Text ::
After almost a year of impassioned debate, the Glasgow School of Art’s Director has announced that its Library will be restored to its original state.

The fire at the GSA in May 2014 left everyone with a love of Charles Rennie Mackintosh’s most famous building with a heavy heart. An architectural glory recognised around the world, the loss of the Library in particular had rendered many bereft. The response was passionate and discussion of its reconstruction provokes equally strong feelings.

When it emerged that the Library had been almost completely lost, discussions began about what should happen in the space. In September 2014, as an archaeological survey of the fire damage continued, the Charles Rennie Mackintosh Society held a debate on whether the Library should be restored in situ or a newly designed landmark Library built - fit for purpose (previously students could only use the old library half a day per week).

So intense was the debate that in October 2014 the discussion was the subject of an international symposium at the Venice Biennale, to be followed by a final symposium in the Reid Auditorium at the GSA on 17 April 2015.

Such speculation on the form the rebuild would take has now been superseded by a report in The Herald newspaper (paywall) stating that Professor Tom Inns, Director of Glasgow School of Art, said the institution would be looking to “build it as closely as possible to Mackintosh’s design.”

He also sought to address any discussion of the Library being fit for purpose by stating, “there may be 21st century technology integrated into that design" and reinforced the idea that they were “looking for the return of the Mackintosh library.”

The comment came in advance of an announcement, due at the end of March, in which one of five architectural practices will be chosen to take that work forward. Those firms are in the process of detailing their plans to meet a brief which would “pursue detailed reconstruction, or a more creative response” - the latter option suggesting a more lateral approach.

The archaeological and forensic removal of the fire-damaged debris is complete, but the empty space that remains continues to engender debate.

In response to Professor Inns' statement, Professor of Architecture Alan Dunlop asserts below that Mackintosh himself sought new forms in architecture and that there are architects capable of designing a new Library to live within his original masterpiece.

And Michael Davis, an architectural writer, explains why he believes that restitution of the original Mackintosh scheme is the only credible approach for the world famous Library.

GSA Library | Courtesy of Glasgow School of Art
GSA Library | Forensic archaeologists begin work | © Getty
The fire-damaged exterior of the west wing of Glasgow School of Art, where the Library is situated | © Getty
GSA Library | Courtesy of Glasgow School of Art

Alan Dunlop: Create anew

The Glasgow School of Art is the most important building in Scotland of the last hundred years. Charles Rennie Mackintosh’s design is credited with heralding the Modern Movement in architecture. In 1936, art historian Sir Nikolaus Pevsner included it in his landmark publication “The Pioneers of the Modern Movement.”

Mackintosh was both innovator and true modernist and worked at the limit of building construction, using new technologies that included state of the art electric lighting, heating, and air control systems.

GSA Library before the fire
This is an opportunity lost, and makes a mockery of the architectural competition for new ideas. I have no doubt too, that Mackintosh would reject this approach

He incorporated elements of Scottish Baronial architecture in some of his work and was clearly influenced by the Vienna Secession, Cubism, and the oriental art of Japan but his search was for a new, non-historical form. He was not a traditionalist.

Stored data ::
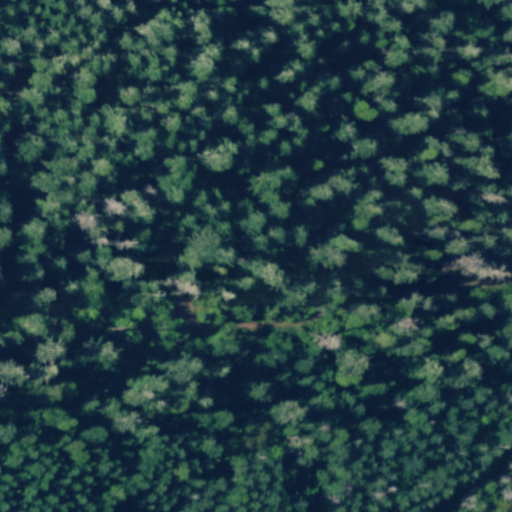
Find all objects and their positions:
road: (474, 475)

Job 1 ::
List every person the Glasgow School of Art Library article names.
Job 2 ::
Reproduce the Glasgow School of Art Library article word for word between "Mackintosh was both" and "air control systems.", inclusive.
The material above comes from a different source than the article.

Right answer 1 ::
Charles Rennie Mackintosh
Professor Tom Inns
Professor Alan Dunlop
Michael Davis
Sir Nikolaus Pevsner

Right answer 2 ::
Mackintosh was both innovator and true modernist and worked at the limit of building construction, using new technologies that included state of the art electric lighting, heating, and air control systems.